Dataset items:
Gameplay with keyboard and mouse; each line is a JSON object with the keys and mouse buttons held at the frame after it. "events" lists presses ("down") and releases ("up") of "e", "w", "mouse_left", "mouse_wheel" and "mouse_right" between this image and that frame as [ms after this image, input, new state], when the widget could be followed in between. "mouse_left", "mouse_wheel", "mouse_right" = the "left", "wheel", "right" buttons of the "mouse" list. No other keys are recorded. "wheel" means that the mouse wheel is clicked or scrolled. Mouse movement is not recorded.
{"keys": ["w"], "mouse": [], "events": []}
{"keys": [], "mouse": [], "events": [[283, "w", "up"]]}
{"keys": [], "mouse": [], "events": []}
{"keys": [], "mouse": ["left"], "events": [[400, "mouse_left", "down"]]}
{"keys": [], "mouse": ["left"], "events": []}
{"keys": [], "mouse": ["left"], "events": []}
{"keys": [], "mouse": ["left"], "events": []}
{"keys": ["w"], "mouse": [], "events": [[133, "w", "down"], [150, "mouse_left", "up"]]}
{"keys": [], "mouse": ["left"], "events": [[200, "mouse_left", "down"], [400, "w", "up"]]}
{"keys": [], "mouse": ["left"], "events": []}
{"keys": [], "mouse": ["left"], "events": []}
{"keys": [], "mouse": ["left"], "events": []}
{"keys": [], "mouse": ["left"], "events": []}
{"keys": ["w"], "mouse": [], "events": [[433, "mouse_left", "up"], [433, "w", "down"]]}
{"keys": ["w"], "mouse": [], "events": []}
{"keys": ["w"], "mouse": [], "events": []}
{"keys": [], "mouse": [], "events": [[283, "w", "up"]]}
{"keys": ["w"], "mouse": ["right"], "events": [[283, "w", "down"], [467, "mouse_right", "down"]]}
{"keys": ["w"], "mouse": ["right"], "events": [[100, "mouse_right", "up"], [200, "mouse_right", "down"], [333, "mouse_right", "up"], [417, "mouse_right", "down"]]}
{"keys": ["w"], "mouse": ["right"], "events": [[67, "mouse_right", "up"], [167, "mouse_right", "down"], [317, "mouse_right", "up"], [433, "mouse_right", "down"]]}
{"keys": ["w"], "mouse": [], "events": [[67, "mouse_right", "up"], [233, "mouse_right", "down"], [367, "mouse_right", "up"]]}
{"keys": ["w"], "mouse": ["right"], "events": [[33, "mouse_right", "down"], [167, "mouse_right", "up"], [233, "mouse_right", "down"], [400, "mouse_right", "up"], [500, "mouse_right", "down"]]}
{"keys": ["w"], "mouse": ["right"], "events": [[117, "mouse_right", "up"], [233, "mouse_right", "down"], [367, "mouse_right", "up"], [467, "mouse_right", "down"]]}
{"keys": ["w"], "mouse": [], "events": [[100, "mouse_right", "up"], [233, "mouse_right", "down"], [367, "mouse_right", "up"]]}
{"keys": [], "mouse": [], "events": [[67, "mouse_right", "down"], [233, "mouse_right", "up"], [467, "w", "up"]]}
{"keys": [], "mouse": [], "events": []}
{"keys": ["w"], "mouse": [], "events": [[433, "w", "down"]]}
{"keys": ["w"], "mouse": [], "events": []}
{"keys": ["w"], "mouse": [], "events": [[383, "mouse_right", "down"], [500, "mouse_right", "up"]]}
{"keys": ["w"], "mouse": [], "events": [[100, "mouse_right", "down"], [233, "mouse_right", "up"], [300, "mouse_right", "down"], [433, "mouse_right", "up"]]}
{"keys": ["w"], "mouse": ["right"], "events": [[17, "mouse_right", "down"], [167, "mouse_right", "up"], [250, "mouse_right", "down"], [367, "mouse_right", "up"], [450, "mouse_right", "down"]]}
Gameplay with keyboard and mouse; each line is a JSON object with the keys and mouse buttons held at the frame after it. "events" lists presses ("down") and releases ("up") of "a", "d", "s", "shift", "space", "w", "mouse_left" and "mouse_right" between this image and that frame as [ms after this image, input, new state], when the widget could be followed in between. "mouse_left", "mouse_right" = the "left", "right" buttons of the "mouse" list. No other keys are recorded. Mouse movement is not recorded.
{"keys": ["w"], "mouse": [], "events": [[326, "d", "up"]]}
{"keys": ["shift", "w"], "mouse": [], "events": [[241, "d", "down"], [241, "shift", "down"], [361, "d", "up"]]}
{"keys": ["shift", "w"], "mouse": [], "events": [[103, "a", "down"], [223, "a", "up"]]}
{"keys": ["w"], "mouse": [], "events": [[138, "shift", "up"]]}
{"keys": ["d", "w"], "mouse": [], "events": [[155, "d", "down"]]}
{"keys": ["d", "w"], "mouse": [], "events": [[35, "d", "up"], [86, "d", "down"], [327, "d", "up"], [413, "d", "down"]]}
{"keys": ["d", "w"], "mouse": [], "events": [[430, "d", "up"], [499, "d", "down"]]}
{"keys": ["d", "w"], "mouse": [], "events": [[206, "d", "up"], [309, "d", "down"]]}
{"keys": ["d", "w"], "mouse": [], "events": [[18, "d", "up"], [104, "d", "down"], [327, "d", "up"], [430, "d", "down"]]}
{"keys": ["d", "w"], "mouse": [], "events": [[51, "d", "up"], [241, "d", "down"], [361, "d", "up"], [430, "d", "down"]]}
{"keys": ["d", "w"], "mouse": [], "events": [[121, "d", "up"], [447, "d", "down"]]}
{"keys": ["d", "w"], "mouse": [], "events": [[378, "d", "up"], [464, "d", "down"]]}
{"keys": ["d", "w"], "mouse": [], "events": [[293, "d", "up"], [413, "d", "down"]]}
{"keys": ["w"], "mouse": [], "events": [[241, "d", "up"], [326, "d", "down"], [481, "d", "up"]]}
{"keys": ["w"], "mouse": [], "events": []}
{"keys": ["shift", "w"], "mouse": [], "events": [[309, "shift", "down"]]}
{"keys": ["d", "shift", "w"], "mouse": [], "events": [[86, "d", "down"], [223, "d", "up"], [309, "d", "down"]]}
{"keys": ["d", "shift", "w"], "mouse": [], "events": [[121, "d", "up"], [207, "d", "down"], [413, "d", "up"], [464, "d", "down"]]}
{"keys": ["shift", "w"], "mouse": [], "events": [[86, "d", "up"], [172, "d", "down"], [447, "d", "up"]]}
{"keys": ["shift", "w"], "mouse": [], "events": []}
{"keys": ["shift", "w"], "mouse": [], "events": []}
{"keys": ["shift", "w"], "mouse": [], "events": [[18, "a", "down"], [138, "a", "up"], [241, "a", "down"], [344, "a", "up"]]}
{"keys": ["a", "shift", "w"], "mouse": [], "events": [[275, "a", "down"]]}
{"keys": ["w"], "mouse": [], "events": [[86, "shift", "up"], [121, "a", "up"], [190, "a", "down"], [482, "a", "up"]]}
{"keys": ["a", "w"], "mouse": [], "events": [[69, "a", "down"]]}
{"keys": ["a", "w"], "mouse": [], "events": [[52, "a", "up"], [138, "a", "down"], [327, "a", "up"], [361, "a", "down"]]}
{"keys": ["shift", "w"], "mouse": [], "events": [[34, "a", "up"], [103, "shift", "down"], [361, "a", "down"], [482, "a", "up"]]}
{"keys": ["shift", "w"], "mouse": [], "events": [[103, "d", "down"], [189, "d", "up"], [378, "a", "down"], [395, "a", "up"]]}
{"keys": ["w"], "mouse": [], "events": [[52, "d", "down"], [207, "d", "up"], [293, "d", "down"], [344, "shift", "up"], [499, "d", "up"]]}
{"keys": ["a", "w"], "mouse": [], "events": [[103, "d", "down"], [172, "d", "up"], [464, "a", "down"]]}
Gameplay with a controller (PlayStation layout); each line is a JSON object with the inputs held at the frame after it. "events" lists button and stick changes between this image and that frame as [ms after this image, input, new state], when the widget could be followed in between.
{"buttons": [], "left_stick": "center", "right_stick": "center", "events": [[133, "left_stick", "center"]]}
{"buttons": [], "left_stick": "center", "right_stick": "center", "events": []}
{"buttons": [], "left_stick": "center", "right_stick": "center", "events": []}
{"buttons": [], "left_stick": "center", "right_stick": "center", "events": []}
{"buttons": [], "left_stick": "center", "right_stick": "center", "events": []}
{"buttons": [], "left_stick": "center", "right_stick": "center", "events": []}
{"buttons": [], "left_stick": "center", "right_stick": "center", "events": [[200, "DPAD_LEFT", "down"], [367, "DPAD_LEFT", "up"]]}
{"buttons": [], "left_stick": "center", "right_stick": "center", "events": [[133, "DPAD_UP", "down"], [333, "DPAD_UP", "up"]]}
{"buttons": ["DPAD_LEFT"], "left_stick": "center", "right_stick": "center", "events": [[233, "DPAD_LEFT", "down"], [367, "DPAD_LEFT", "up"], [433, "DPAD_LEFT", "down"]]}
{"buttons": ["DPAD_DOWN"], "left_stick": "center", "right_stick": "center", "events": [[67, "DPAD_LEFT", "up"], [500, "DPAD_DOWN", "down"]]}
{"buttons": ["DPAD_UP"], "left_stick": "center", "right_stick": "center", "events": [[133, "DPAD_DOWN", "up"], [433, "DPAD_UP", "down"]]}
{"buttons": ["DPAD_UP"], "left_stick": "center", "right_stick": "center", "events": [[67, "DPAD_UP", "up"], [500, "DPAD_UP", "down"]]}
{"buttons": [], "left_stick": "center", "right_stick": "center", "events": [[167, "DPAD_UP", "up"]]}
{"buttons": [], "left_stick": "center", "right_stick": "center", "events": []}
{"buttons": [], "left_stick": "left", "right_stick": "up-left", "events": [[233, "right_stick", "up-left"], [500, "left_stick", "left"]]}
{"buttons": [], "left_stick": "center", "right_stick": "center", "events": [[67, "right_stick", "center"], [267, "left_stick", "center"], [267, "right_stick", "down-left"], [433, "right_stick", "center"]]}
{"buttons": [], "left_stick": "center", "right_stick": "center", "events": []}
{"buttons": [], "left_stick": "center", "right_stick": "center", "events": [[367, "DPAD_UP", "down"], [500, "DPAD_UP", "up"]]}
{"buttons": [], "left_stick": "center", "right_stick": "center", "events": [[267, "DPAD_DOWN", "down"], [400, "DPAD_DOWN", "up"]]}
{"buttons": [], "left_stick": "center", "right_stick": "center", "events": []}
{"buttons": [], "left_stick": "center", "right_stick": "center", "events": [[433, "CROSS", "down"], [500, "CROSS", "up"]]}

**TASK OBJECTIVE**
How many of the lines above hold the word "JSON"? Answer with only the number.

**TASK RESPONSE**
3